To achieve these results, Doc Walker took a new approach to recording Beautiful Life. Instead of wearing themselves out through an exhausting process of over thinking, extensive rewrites and excessive tracks (they wrote close to 120 songs for their last album, over a two-and-a-half year period), the trio trekked down to Nashville for a condensed, fruitful three-week session. It was an intense time for all of them – Pulver uprooted his family and searched for a new home in Nashville; Thorsteinson was struggling with brutal personal loss. They set up camp on a ranch they dubbed the “song farm” and teamed up with producer Justin Niebank, a country music ace best known for his work on Vince Gill’s recent Grammy-winning These Days album).
Uplifting lead single and title track “Beautiful Life” was the first song all three band mates wrote together. “It was one of the first times Murray, Chris and I sat down and things really started clicking,” Wasyliw recalls. “I came up with some chords, then Murray started spewing out lyrics, and the other two of us immediately came up with lyrics. I remember we called our wives and girlfriends back home in Manitoba. They were all together having what they call a ‘spaghetti pot social’ – they basically fill big pasta pots with hot water and soak their feet – and they put us on speaker phone so we could play it for them. They were blown away. After ‘Beautiful Life,’ we had the confidence and were inspired to keep rolling, but we had a lot to live up to after writing that song.”

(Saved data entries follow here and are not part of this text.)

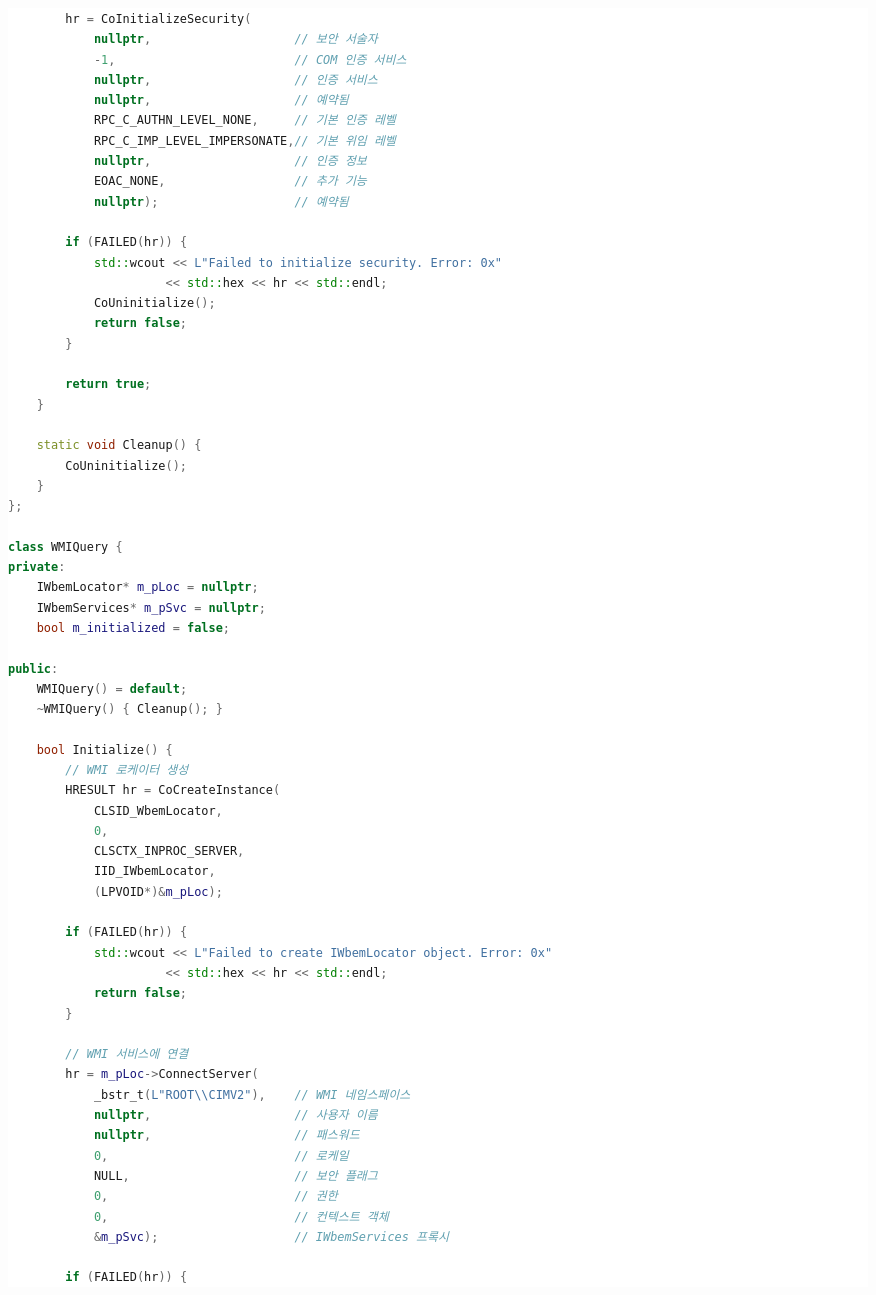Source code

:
 ```cpp
        hr = CoInitializeSecurity(
            nullptr,                    // 보안 서술자
            -1,                         // COM 인증 서비스
            nullptr,                    // 인증 서비스
            nullptr,                    // 예약됨
            RPC_C_AUTHN_LEVEL_NONE,     // 기본 인증 레벨
            RPC_C_IMP_LEVEL_IMPERSONATE,// 기본 위임 레벨
            nullptr,                    // 인증 정보
            EOAC_NONE,                  // 추가 기능
            nullptr);                   // 예약됨

        if (FAILED(hr)) {
            std::wcout << L"Failed to initialize security. Error: 0x" 
                      << std::hex << hr << std::endl;
            CoUninitialize();
            return false;
        }

        return true;
    }

    static void Cleanup() {
        CoUninitialize();
    }
};

class WMIQuery {
private:
    IWbemLocator* m_pLoc = nullptr;
    IWbemServices* m_pSvc = nullptr;
    bool m_initialized = false;

public:
    WMIQuery() = default;
    ~WMIQuery() { Cleanup(); }

    bool Initialize() {
        // WMI 로케이터 생성
        HRESULT hr = CoCreateInstance(
            CLSID_WbemLocator,
            0,
            CLSCTX_INPROC_SERVER,
            IID_IWbemLocator,
            (LPVOID*)&m_pLoc);

        if (FAILED(hr)) {
            std::wcout << L"Failed to create IWbemLocator object. Error: 0x" 
                      << std::hex << hr << std::endl;
            return false;
        }

        // WMI 서비스에 연결
        hr = m_pLoc->ConnectServer(
            _bstr_t(L"ROOT\\CIMV2"),    // WMI 네임스페이스
            nullptr,                    // 사용자 이름
            nullptr,                    // 패스워드
            0,                          // 로케일
            NULL,                       // 보안 플래그
            0,                          // 권한
            0,                          // 컨텍스트 객체
            &m_pSvc);                   // IWbemServices 프록시

        if (FAILED(hr)) {
```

They delivered. From the plaintive narrative ballad “Echo Road” to the pedal steel-enhanced “One Last Sundown,” a beautifully bittersweet look back at first love at the country fair, from the delectably dirty swamp blues on their cover of the Genesis track “That’s All” to the elegiac Hammond organ that sweeps through album-closing lullaby “Stay Brave,” the members of Doc Walker have outdone themselves. In a singles-driven world, these three lads have created an album in its most classic sense, a collection of songs with a solid throughline reminiscent of legendary releases by the Eagles and Bob Seger, a flashback to a different time. Buoyed by harmonies and heart, Beautiful Life is one of those records you’ll want to listen to while driving with the top down on a late summer night.